» **Request**: Your answer should be the entire listing, printed exactly.
- - - - - - -
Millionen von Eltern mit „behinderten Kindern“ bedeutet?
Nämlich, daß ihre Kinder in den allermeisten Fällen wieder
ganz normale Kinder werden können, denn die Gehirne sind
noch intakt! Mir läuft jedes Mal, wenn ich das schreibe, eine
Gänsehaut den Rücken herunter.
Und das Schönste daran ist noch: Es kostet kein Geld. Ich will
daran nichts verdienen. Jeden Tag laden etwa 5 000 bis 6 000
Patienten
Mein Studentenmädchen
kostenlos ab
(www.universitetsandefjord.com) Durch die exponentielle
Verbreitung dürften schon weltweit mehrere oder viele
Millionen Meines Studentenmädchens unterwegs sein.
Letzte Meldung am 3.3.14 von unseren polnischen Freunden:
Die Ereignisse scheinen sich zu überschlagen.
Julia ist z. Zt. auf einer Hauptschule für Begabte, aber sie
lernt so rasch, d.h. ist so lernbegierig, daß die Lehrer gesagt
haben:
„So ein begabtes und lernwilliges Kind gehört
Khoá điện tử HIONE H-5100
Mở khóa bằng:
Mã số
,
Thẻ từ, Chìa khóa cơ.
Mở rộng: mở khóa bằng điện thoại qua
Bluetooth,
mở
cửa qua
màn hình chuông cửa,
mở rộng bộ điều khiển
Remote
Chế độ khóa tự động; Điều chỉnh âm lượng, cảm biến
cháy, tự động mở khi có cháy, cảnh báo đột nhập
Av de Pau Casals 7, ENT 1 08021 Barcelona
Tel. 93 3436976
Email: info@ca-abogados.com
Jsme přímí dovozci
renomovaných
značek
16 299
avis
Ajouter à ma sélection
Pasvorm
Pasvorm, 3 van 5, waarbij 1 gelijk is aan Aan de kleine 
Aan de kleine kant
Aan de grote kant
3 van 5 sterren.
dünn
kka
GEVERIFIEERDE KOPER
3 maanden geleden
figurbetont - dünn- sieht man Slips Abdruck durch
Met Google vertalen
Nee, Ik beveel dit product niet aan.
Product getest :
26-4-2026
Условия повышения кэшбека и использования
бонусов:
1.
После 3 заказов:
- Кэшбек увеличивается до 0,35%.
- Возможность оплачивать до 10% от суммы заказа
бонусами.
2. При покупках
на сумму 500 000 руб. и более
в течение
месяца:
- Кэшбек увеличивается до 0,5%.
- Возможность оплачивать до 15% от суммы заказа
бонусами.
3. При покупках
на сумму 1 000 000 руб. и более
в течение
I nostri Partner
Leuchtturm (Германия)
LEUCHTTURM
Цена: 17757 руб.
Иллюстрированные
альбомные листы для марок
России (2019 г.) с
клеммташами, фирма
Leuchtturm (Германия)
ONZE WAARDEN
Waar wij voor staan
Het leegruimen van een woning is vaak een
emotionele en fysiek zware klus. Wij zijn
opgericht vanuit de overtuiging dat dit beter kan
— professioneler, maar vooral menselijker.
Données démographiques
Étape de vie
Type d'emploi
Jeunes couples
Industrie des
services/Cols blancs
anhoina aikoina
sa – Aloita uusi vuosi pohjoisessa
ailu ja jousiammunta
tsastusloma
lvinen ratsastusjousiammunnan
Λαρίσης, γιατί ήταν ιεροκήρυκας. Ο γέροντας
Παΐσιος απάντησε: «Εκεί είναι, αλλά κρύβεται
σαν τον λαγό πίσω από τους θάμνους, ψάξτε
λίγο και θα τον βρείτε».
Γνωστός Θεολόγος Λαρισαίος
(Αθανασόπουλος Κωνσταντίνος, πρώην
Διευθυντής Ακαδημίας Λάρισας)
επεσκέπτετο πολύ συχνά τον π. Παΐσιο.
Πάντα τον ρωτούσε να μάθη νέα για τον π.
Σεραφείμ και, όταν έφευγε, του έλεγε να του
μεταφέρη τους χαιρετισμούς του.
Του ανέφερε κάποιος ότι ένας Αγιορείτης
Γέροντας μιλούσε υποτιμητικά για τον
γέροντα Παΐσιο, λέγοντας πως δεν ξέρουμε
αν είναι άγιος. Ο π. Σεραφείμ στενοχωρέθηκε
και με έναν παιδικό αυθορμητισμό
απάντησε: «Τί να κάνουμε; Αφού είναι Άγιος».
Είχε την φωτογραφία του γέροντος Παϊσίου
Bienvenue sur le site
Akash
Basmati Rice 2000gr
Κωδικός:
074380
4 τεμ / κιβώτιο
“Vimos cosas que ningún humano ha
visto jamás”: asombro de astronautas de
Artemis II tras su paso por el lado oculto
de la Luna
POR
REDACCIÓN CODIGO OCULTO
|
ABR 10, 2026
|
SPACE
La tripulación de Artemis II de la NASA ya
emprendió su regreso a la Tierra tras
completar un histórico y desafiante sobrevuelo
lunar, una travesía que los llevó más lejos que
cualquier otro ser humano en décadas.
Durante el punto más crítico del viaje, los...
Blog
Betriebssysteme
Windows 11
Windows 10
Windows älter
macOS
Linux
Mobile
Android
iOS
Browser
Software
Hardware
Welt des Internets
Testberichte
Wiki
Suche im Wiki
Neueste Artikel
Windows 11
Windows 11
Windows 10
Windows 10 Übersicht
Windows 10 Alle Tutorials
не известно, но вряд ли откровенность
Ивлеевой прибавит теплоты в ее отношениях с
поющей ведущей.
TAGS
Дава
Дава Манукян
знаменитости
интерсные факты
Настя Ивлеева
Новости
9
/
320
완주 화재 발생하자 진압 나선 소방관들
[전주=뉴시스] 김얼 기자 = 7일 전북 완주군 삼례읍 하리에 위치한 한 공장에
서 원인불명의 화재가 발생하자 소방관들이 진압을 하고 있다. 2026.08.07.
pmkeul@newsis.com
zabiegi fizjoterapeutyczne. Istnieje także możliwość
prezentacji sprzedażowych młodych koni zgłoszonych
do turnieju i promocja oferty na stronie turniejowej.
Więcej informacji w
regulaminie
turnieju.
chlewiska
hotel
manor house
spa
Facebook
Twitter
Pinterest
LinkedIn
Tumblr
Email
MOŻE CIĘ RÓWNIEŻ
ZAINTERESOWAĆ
- - - - - - -
» **Response box**:
Millionen von Eltern mit „behinderten Kindern“ bedeutet?
Nämlich, daß ihre Kinder in den allermeisten Fällen wieder
ganz normale Kinder werden können, denn die Gehirne sind
noch intakt! Mir läuft jedes Mal, wenn ich das schreibe, eine
Gänsehaut den Rücken herunter.
Und das Schönste daran ist noch: Es kostet kein Geld. Ich will
daran nichts verdienen. Jeden Tag laden etwa 5 000 bis 6 000
Patienten
Mein Studentenmädchen
kostenlos ab
(www.universitetsandefjord.com) Durch die exponentielle
Verbreitung dürften schon weltweit mehrere oder viele
Millionen Meines Studentenmädchens unterwegs sein.
Letzte Meldung am 3.3.14 von unseren polnischen Freunden:
Die Ereignisse scheinen sich zu überschlagen.
Julia ist z. Zt. auf einer Hauptschule für Begabte, aber sie
lernt so rasch, d.h. ist so lernbegierig, daß die Lehrer gesagt
haben:
„So ein begabtes und lernwilliges Kind gehört
Khoá điện tử HIONE H-5100
Mở khóa bằng:
Mã số
,
Thẻ từ, Chìa khóa cơ.
Mở rộng: mở khóa bằng điện thoại qua
Bluetooth,
mở
cửa qua
màn hình chuông cửa,
mở rộng bộ điều khiển
Remote
Chế độ khóa tự động; Điều chỉnh âm lượng, cảm biến
cháy, tự động mở khi có cháy, cảnh báo đột nhập
Av de Pau Casals 7, ENT 1 08021 Barcelona
Tel. 93 3436976
Email: info@ca-abogados.com
Jsme přímí dovozci
renomovaných
značek
16 299
avis
Ajouter à ma sélection
Pasvorm
Pasvorm, 3 van 5, waarbij 1 gelijk is aan Aan de kleine 
Aan de kleine kant
Aan de grote kant
3 van 5 sterren.
dünn
kka
GEVERIFIEERDE KOPER
3 maanden geleden
figurbetont - dünn- sieht man Slips Abdruck durch
Met Google vertalen
Nee, Ik beveel dit product niet aan.
Product getest :
26-4-2026
Условия повышения кэшбека и использования
бонусов:
1.
После 3 заказов:
- Кэшбек увеличивается до 0,35%.
- Возможность оплачивать до 10% от суммы заказа
бонусами.
2. При покупках
на сумму 500 000 руб. и более
в течение
месяца:
- Кэшбек увеличивается до 0,5%.
- Возможность оплачивать до 15% от суммы заказа
бонусами.
3. При покупках
на сумму 1 000 000 руб. и более
в течение
I nostri Partner
Leuchtturm (Германия)
LEUCHTTURM
Цена: 17757 руб.
Иллюстрированные
альбомные листы для марок
России (2019 г.) с
клеммташами, фирма
Leuchtturm (Германия)
ONZE WAARDEN
Waar wij voor staan
Het leegruimen van een woning is vaak een
emotionele en fysiek zware klus. Wij zijn
opgericht vanuit de overtuiging dat dit beter kan
— professioneler, maar vooral menselijker.
Données démographiques
Étape de vie
Type d'emploi
Jeunes couples
Industrie des
services/Cols blancs
anhoina aikoina
sa – Aloita uusi vuosi pohjoisessa
ailu ja jousiammunta
tsastusloma
lvinen ratsastusjousiammunnan
Λαρίσης, γιατί ήταν ιεροκήρυκας. Ο γέροντας
Παΐσιος απάντησε: «Εκεί είναι, αλλά κρύβεται
σαν τον λαγό πίσω από τους θάμνους, ψάξτε
λίγο και θα τον βρείτε».
Γνωστός Θεολόγος Λαρισαίος
(Αθανασόπουλος Κωνσταντίνος, πρώην
Διευθυντής Ακαδημίας Λάρισας)
επεσκέπτετο πολύ συχνά τον π. Παΐσιο.
Πάντα τον ρωτούσε να μάθη νέα για τον π.
Σεραφείμ και, όταν έφευγε, του έλεγε να του
μεταφέρη τους χαιρετισμούς του.
Του ανέφερε κάποιος ότι ένας Αγιορείτης
Γέροντας μιλούσε υποτιμητικά για τον
γέροντα Παΐσιο, λέγοντας πως δεν ξέρουμε
αν είναι άγιος. Ο π. Σεραφείμ στενοχωρέθηκε
και με έναν παιδικό αυθορμητισμό
απάντησε: «Τί να κάνουμε; Αφού είναι Άγιος».
Είχε την φωτογραφία του γέροντος Παϊσίου
Bienvenue sur le site
Akash
Basmati Rice 2000gr
Κωδικός:
074380
4 τεμ / κιβώτιο
“Vimos cosas que ningún humano ha
visto jamás”: asombro de astronautas de
Artemis II tras su paso por el lado oculto
de la Luna
POR
REDACCIÓN CODIGO OCULTO
|
ABR 10, 2026
|
SPACE
La tripulación de Artemis II de la NASA ya
emprendió su regreso a la Tierra tras
completar un histórico y desafiante sobrevuelo
lunar, una travesía que los llevó más lejos que
cualquier otro ser humano en décadas.
Durante el punto más crítico del viaje, los...
Blog
Betriebssysteme
Windows 11
Windows 10
Windows älter
macOS
Linux
Mobile
Android
iOS
Browser
Software
Hardware
Welt des Internets
Testberichte
Wiki
Suche im Wiki
Neueste Artikel
Windows 11
Windows 11
Windows 10
Windows 10 Übersicht
Windows 10 Alle Tutorials
не известно, но вряд ли откровенность
Ивлеевой прибавит теплоты в ее отношениях с
поющей ведущей.
TAGS
Дава
Дава Манукян
знаменитости
интерсные факты
Настя Ивлеева
Новости
9
/
320
완주 화재 발생하자 진압 나선 소방관들
[전주=뉴시스] 김얼 기자 = 7일 전북 완주군 삼례읍 하리에 위치한 한 공장에
서 원인불명의 화재가 발생하자 소방관들이 진압을 하고 있다. 2026.08.07.
pmkeul@newsis.com
zabiegi fizjoterapeutyczne. Istnieje także możliwość
prezentacji sprzedażowych młodych koni zgłoszonych
do turnieju i promocja oferty na stronie turniejowej.
Więcej informacji w
regulaminie
turnieju.
chlewiska
hotel
manor house
spa
Facebook
Twitter
Pinterest
LinkedIn
Tumblr
Email
MOŻE CIĘ RÓWNIEŻ
ZAINTERESOWAĆ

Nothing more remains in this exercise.